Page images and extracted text

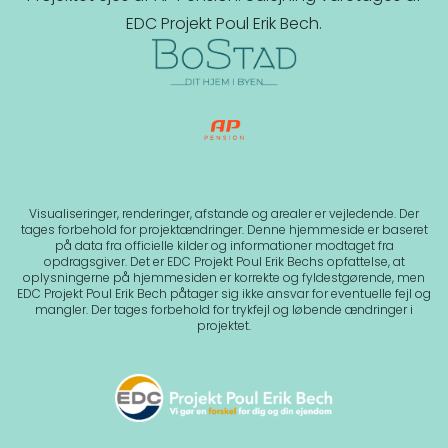
EDC Projekt Poul Erik Bech.
Visualiseringer, renderinger, afstande og arealer er vejledende. Der
tages forbehold for projektændringer. Denne hjemmeside er baseret
på data fra officielle kilder og informationer modtaget fra
opdragsgiver. Det er EDC Projekt Poul Erik Bechs opfattelse, at
oplysningerne på hjemmesiden er korrekte og fyldestgørende, men
EDC Projekt Poul Erik Bech påtager sig ikke ansvar for eventuelle fejl og
mangler. Der tages forbehold for trykfejl og løbende ændringer i
projektet.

**Task objective**
Transcribe every entry exactly. Leave out the pictures.

**Answer to this exercise**
EDC Projekt Poul Erik Bech.
Visualiseringer, renderinger, afstande og arealer er vejledende. Der
tages forbehold for projektændringer. Denne hjemmeside er baseret
på data fra officielle kilder og informationer modtaget fra
opdragsgiver. Det er EDC Projekt Poul Erik Bechs opfattelse, at
oplysningerne på hjemmesiden er korrekte og fyldestgørende, men
EDC Projekt Poul Erik Bech påtager sig ikke ansvar for eventuelle fejl og
mangler. Der tages forbehold for trykfejl og løbende ændringer i
projektet.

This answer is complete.